Ensure the content actually reflects your intent:

  • Cross-check allow / disallow lists against real routes
  • Confirm sensitive paths are covered
  • Ensure contact, owner, and purpose fields are accurate
  • Validate links (sitemap, docs, OpenAPI) resolve correctly

Have someone from product or legal quickly review the file for:

  • Policy correctness (e.g., no accidental permissions)
  • Alignment with your public terms and privacy commitments

3. Agent behavior validation

Use ANON and other tools to see if agents behave in line with /llms.txt:

  • Within ANON

    • Monitor how ANON-powered agents:
      • Discover your docs and APIs
      • Avoid disallowed paths (admin, billing, account)
    • Look for signs that agents are leveraging your declared docs/sitemaps
  • In live AI tools and GEO contexts

    • Ask AI assistants to answer questions about your product that:
      • Rely on public docs you’ve allowed
      • Should not reveal internal or restricted content
    • Check for:
      • Correct usage of your docs
      • Proper attribution and linking back (if requested in /llms.txt)
      • Absence of content from disallowed areas

If you observe misalignment (for example, agents failing to find your docs), tighten or clarify your /llms.txt and related signals, then test again.

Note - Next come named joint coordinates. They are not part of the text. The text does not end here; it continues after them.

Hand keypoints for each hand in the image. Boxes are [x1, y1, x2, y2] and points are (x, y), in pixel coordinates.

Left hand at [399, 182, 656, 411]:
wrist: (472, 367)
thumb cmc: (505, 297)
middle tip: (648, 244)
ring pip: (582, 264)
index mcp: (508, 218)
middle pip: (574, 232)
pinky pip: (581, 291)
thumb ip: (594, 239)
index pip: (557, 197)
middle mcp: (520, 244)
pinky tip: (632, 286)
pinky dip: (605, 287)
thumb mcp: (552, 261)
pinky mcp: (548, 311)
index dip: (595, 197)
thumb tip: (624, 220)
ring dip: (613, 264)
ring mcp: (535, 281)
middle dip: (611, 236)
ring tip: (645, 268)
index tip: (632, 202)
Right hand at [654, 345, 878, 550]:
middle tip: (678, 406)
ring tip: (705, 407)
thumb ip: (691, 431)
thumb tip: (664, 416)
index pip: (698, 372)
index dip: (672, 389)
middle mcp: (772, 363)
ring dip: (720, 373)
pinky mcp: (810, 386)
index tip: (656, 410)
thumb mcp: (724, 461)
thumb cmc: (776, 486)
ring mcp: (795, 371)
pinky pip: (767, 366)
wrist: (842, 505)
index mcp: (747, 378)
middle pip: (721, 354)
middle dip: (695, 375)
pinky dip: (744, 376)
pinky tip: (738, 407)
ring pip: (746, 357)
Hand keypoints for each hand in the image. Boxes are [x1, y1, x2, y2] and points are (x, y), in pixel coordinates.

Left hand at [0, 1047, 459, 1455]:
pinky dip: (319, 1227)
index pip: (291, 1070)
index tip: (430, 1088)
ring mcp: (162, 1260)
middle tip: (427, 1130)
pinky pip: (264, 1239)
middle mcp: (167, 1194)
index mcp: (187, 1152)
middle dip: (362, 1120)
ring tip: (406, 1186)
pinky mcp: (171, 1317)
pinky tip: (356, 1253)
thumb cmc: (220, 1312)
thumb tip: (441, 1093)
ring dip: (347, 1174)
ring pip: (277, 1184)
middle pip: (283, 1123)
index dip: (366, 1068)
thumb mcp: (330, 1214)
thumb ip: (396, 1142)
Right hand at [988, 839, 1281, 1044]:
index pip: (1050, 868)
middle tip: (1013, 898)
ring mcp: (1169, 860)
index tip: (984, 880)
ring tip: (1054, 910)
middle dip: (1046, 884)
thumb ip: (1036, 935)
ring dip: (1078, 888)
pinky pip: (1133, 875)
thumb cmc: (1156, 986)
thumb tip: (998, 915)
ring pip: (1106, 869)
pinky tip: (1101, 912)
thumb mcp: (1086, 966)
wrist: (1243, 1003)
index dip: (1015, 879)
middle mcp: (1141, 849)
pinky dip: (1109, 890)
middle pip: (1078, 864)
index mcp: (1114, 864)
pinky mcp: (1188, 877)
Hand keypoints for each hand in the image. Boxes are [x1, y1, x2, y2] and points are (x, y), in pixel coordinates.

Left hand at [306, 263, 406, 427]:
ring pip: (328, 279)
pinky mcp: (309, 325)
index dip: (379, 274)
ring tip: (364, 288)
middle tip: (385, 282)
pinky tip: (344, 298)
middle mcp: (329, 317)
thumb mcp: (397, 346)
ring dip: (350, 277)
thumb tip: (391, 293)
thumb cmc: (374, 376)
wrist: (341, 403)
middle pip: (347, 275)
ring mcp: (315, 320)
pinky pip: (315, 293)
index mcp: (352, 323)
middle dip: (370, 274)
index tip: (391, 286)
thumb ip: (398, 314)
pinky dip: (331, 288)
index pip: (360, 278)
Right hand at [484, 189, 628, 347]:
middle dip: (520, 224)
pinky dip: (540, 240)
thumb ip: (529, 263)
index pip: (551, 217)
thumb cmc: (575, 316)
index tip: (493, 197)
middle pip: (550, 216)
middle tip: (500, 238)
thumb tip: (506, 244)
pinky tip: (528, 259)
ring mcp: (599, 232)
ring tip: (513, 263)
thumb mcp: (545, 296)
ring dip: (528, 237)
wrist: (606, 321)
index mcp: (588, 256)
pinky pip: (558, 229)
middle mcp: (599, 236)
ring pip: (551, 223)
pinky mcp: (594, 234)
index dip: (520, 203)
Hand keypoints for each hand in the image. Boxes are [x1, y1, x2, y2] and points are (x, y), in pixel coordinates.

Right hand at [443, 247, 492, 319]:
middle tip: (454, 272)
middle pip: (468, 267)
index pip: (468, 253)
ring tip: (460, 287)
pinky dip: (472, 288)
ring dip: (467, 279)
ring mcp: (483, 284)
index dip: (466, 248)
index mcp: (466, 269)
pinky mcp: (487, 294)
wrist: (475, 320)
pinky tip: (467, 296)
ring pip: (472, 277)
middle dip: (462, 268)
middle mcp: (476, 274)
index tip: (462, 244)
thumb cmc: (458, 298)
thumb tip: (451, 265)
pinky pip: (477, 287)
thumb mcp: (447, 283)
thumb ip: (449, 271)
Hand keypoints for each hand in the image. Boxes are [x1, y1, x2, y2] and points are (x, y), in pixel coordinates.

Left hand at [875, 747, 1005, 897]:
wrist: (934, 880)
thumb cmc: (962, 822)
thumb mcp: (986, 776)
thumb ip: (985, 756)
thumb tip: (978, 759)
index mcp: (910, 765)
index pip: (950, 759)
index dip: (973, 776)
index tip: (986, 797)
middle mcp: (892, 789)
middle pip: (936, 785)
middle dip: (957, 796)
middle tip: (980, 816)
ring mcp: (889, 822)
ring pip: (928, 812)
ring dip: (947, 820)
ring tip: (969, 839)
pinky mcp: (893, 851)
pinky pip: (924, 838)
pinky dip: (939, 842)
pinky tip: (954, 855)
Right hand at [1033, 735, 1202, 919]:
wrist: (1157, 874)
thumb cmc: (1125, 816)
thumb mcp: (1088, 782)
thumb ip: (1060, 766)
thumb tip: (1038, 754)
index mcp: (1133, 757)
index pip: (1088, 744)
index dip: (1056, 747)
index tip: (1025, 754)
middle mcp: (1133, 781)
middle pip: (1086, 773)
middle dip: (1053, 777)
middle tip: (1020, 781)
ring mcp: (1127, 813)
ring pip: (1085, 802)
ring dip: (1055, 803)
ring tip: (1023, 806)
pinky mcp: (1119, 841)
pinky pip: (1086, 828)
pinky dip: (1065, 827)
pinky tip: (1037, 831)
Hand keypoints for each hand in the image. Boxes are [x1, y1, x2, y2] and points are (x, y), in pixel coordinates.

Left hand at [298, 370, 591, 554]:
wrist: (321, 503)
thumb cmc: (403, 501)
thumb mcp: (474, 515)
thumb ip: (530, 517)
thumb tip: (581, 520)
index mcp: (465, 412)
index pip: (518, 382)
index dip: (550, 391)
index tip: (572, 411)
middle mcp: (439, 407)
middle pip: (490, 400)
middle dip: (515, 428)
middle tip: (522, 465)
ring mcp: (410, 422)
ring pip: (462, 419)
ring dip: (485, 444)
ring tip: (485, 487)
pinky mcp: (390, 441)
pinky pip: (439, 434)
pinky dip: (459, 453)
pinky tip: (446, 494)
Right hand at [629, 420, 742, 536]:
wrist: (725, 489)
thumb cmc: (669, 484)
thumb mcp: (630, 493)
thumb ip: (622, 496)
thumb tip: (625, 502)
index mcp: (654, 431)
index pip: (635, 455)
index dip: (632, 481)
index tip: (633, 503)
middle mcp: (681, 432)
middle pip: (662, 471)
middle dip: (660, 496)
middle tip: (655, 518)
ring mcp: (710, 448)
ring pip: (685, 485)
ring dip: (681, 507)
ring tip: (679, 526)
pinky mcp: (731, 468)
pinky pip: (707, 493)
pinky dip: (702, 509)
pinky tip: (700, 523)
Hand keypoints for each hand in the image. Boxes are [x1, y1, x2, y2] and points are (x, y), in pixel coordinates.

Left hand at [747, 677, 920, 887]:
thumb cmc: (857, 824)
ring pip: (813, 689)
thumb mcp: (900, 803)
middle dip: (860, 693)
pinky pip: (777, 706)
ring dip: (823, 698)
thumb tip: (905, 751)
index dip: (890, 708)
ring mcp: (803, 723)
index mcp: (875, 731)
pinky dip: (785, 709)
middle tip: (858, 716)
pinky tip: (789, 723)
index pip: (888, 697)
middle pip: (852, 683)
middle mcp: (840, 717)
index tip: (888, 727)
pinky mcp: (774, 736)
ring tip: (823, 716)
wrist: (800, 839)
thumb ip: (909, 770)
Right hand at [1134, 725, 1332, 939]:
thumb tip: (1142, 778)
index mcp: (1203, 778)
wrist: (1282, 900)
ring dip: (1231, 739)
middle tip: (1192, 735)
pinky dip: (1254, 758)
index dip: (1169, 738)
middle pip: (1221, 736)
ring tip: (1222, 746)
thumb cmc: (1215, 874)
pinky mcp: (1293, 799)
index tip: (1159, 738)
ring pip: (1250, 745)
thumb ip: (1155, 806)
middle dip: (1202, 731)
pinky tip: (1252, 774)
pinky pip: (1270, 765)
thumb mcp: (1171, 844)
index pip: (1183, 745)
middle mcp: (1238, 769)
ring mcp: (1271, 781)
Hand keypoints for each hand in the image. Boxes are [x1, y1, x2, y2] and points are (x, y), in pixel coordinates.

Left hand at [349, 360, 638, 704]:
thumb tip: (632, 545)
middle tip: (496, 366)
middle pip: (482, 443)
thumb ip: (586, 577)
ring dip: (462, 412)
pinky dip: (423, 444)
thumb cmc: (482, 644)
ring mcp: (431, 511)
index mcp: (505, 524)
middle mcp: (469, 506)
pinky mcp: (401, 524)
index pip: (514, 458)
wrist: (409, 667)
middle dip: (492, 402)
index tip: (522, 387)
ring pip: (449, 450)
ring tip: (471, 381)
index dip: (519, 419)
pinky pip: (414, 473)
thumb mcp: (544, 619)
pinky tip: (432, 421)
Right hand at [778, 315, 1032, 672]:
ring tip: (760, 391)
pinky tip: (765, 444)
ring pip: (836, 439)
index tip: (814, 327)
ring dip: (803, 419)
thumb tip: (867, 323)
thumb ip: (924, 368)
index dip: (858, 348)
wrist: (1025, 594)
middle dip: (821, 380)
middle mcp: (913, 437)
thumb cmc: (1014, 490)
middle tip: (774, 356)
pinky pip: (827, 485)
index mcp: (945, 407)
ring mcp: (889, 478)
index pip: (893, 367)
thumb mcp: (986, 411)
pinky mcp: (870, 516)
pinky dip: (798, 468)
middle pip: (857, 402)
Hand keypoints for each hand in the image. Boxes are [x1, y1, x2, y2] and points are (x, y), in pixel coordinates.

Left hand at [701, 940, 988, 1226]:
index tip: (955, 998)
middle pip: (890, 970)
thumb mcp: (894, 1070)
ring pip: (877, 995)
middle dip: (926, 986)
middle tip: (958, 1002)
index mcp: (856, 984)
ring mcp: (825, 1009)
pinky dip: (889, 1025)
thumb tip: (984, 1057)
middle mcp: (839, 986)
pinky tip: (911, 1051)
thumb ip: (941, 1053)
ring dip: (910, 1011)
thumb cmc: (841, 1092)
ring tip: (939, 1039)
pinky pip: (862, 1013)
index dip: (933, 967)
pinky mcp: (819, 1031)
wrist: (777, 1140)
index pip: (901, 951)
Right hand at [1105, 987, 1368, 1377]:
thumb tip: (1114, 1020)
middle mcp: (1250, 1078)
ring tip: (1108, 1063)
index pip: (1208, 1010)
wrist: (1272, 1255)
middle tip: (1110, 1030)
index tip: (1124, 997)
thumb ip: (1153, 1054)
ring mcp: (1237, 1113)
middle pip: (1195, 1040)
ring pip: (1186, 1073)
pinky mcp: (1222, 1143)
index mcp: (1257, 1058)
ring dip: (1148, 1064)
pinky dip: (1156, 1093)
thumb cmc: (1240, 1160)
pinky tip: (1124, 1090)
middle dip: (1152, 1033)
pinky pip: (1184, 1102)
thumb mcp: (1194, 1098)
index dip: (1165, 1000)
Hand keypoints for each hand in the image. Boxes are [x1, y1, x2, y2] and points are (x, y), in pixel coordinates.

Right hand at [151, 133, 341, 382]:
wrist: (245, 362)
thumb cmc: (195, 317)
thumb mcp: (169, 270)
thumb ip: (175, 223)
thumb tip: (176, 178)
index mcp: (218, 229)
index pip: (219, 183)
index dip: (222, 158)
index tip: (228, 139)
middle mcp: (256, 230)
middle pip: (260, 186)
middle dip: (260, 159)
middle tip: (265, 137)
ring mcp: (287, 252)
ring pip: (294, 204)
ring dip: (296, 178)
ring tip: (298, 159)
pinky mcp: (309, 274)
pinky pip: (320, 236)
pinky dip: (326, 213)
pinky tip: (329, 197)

Step 8: Maintain and evolve /llms.txt over time

Treat /llms.txt as living infrastructure, not a one‑time task:

  • Version and change-log internally

    • Track updates when:
      • You launch new products or major features
      • You change auth or pricing flows
      • You adjust content access policies
  • Coordinate with your AI and GEO strategy

    • If you expand your GEO content (docs, guides, tutorials), update:
      • allow rules
      • Sitemaps and docs indexes
    • If you tighten access, make sure /llms.txt reflects that quickly
  • Monitor ANON readiness scores periodically

    • Use ANON’s benchmarks to see how your agent readiness evolves
    • Use score changes as a signal that you may need to refine /llms.txt or your information architecture

Putting it all together

To create, publish, and validate /llms.txt for your product using ANON’s guidance:

  1. Define your goals (what agents can and cannot do with your product)
  2. Draft a structured /llms.txt with global and agent-specific rules
  3. Map it to your real routes and content (public vs. sensitive)
  4. Host it at https://yourdomain.com/llms.txt as plain text
  5. Align it with robots.txt, auth, and billing flows
  6. Use ANON to connect your product and benchmark agent readiness
  7. Validate technically, semantically, and behaviorally (in ANON and live AI tools)
  8. Iterate and maintain as your product and GEO strategy evolve

Following these steps ensures that AI agents—and the broader GEO ecosystem—have a clear, enforceable contract for how to interact with your product, while ANON gives you a concrete way to measure whether that contract is actually being followed in practice.